**Exercise brief**
Reproduce the text of every item below line for line, omitting the pictures from your answer.

**Data for processing**
• • •

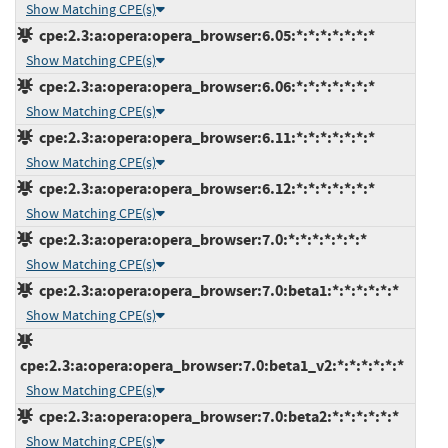
Show Matching CPE(s)
cpe:2.3:a:opera:opera_browser:6.05:*:*:*:*:*:*:*
Show Matching CPE(s)
cpe:2.3:a:opera:opera_browser:6.06:*:*:*:*:*:*:*
Show Matching CPE(s)
cpe:2.3:a:opera:opera_browser:6.11:*:*:*:*:*:*:*
Show Matching CPE(s)
cpe:2.3:a:opera:opera_browser:6.12:*:*:*:*:*:*:*
Show Matching CPE(s)
cpe:2.3:a:opera:opera_browser:7.0:*:*:*:*:*:*:*
Show Matching CPE(s)
cpe:2.3:a:opera:opera_browser:7.0:beta1:*:*:*:*:*:*
Show Matching CPE(s)
cpe:2.3:a:opera:opera_browser:7.0:beta1_v2:*:*:*:*:*:*
Show Matching CPE(s)
cpe:2.3:a:opera:opera_browser:7.0:beta2:*:*:*:*:*:*
Show Matching CPE(s)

• • •

**Result for this exercise**
Show Matching CPE(s)
cpe:2.3:a:opera:opera_browser:6.05:*:*:*:*:*:*:*
Show Matching CPE(s)
cpe:2.3:a:opera:opera_browser:6.06:*:*:*:*:*:*:*
Show Matching CPE(s)
cpe:2.3:a:opera:opera_browser:6.11:*:*:*:*:*:*:*
Show Matching CPE(s)
cpe:2.3:a:opera:opera_browser:6.12:*:*:*:*:*:*:*
Show Matching CPE(s)
cpe:2.3:a:opera:opera_browser:7.0:*:*:*:*:*:*:*
Show Matching CPE(s)
cpe:2.3:a:opera:opera_browser:7.0:beta1:*:*:*:*:*:*
Show Matching CPE(s)
cpe:2.3:a:opera:opera_browser:7.0:beta1_v2:*:*:*:*:*:*
Show Matching CPE(s)
cpe:2.3:a:opera:opera_browser:7.0:beta2:*:*:*:*:*:*
Show Matching CPE(s)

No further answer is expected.